La trentenaire est appelée à la demande des personnes sourdes par le service des interprètes romands Procom, qui lui propose des mandats. Elle peut intervenir dans différentes situations privées ou institutionnelles: dans des écoles, lors de rendez-vous de médecin, pour la télévision ou même en prison. «On doit constamment se mettre à jour avec les termes spécifiques à ces domaines, raconte-t-elle. Par exemple, la semaine dernière, un jour j’ai traduit au brevet de secouriste, le lendemain à la bénédiction des motards et le surlendemain pour une journée scientifique.»
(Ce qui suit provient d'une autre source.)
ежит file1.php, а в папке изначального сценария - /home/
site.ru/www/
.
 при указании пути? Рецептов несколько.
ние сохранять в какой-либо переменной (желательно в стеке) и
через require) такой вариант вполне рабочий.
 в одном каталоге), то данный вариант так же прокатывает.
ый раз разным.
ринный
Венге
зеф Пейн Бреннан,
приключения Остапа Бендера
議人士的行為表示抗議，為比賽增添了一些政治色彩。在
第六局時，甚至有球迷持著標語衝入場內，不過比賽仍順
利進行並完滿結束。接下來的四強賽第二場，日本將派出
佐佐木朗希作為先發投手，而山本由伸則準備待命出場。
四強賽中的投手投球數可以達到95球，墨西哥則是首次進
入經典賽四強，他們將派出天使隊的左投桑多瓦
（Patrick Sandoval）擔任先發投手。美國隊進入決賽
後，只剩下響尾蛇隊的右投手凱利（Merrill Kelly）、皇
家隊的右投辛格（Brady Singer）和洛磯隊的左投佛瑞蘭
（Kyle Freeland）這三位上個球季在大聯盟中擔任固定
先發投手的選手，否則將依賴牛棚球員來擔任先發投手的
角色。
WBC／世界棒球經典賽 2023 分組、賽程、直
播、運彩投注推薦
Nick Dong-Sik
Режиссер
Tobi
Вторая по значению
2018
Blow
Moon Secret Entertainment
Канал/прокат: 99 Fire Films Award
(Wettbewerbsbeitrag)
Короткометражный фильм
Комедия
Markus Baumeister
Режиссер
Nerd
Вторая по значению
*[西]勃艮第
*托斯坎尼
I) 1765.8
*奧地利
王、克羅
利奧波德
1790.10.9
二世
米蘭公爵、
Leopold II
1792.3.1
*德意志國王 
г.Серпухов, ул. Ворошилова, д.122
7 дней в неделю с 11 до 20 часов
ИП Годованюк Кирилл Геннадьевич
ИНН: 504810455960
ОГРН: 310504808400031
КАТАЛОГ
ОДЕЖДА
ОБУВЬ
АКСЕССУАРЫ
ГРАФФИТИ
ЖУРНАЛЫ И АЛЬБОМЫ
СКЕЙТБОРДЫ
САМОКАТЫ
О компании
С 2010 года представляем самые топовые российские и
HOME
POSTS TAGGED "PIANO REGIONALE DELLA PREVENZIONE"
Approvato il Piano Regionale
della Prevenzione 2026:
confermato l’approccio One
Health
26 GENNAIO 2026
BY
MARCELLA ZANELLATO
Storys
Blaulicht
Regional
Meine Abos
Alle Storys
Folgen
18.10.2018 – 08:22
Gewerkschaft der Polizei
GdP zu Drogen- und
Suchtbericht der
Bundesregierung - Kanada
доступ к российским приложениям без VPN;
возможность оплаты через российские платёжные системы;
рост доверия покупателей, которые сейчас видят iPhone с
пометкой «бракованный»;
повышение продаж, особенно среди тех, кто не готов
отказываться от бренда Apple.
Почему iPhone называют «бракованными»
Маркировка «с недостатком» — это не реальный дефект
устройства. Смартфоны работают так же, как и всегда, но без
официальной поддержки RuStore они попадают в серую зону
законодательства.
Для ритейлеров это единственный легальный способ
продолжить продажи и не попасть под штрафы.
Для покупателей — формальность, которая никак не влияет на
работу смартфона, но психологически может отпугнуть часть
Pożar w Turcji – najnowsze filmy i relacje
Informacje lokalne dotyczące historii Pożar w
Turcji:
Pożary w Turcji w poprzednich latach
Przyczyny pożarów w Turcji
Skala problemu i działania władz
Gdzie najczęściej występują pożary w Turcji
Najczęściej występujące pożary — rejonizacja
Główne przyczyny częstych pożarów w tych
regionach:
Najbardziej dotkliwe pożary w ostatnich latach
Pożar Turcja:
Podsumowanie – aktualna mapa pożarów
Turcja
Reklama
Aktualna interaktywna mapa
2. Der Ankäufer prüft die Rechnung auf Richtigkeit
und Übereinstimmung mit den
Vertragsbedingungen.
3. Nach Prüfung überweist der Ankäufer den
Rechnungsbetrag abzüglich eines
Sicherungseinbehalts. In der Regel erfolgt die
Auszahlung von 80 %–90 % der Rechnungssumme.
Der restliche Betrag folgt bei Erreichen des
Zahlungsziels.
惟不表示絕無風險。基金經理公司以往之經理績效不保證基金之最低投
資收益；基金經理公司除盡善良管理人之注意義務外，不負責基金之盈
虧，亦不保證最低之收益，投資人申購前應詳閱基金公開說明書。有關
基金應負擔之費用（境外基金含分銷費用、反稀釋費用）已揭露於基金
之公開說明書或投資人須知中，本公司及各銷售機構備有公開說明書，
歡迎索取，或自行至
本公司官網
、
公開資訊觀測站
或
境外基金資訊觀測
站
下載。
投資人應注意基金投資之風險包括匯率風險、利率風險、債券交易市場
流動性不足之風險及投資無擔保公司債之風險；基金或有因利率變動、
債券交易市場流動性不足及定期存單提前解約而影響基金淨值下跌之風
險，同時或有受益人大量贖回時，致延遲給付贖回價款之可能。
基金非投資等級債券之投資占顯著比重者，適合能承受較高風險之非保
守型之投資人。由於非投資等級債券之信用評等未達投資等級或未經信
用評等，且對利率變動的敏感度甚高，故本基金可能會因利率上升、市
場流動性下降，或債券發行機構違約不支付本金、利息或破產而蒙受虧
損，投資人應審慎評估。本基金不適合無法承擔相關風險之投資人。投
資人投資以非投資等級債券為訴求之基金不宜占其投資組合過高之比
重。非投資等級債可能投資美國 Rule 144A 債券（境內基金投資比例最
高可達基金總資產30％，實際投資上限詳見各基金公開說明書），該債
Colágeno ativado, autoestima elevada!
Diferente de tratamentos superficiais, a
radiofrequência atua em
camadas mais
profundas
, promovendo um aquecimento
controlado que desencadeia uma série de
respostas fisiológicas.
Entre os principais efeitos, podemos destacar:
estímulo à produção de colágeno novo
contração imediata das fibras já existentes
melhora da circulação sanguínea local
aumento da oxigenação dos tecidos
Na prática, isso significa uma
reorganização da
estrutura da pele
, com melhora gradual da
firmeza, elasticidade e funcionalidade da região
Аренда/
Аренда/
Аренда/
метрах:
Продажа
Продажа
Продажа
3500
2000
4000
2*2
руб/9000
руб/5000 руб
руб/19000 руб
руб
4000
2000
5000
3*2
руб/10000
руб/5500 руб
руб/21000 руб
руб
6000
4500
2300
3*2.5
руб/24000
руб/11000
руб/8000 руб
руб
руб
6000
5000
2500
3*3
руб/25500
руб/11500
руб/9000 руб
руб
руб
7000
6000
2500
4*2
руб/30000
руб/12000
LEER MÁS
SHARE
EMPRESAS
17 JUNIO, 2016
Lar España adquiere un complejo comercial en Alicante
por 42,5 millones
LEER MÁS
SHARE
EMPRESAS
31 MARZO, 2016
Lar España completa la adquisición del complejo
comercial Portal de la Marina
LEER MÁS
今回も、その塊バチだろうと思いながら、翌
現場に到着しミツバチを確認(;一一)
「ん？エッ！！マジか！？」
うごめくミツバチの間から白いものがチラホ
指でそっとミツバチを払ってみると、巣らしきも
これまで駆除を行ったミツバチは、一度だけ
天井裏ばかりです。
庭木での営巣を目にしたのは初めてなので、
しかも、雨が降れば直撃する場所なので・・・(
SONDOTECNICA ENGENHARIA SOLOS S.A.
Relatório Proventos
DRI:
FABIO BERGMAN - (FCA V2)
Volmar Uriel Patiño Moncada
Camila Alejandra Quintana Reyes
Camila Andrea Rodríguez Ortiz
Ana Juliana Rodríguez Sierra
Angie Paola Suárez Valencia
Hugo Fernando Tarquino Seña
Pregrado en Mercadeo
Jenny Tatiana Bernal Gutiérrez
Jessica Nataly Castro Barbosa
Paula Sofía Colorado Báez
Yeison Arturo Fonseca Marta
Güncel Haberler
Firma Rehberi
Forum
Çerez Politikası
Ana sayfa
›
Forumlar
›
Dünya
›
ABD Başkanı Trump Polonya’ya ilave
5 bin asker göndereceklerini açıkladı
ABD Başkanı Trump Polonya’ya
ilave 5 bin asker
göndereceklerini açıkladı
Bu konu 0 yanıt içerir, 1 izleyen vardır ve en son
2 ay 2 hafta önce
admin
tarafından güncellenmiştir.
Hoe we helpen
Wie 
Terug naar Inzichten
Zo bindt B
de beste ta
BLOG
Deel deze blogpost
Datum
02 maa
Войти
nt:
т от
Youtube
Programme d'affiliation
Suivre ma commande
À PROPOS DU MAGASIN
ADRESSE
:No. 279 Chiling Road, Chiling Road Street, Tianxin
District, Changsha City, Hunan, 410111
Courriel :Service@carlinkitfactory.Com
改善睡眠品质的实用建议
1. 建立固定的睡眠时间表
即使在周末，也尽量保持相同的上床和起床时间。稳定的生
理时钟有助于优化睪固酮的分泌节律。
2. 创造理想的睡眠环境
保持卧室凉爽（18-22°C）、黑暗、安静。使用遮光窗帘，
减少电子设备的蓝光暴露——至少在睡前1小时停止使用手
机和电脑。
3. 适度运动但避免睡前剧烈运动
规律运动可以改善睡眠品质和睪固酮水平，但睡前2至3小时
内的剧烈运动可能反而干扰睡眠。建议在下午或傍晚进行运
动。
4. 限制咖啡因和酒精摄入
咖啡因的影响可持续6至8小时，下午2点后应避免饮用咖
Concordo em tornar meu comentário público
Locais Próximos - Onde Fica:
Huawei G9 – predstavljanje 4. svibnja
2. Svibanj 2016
Un code déontologique strict

Peu importe le thème, l’interprète vaudoise doit absolument avoir potassé, car aucune erreur ne serait admissible. «La personne sourde met toute sa confiance en nous, on ne peut pas se permettre de modifier ses propos. Nous devons respecter un code éthique et déontologique.»
Il ne serait également pas envisageable, pour elle, d’intervenir dans la conversation. «Nous devons être totalement transparents pour que la personne sourde puisse exister. Cela ne me dérange pas, car j’ai le sentiment d’être utile. Mais ce n’est pas toujours compris par l’interlocuteur. Nous essayons de préparer le terrain en expliquant clairement notre position avant d’arriver sur place.» Elle se souvient de ce rendez-vous de médecin où elle a dû, à trois reprises, être insistante: «Il me disait: « Expliquez-lui qu’elle devra prendre ses médicaments de cette façon. » Non, nous ne sommes pas des assistants, nous leur disons de le répéter directement au patient.»
L’aisance et le professionnalisme de Maude Lançon se ressentent lorsqu’elle traduit les propos de Katia. Même si elle s’exprime de façon totalement fluide, elle précise que l’exercice lui demande une énergie certaine: «Habituellement, nous devons marquer une courte pause toutes les cinquante minutes lorsque nous traduisons seules, ou vingt si nous sommes deux à nous relayer, car cela demande beaucoup d’attention et de précision.»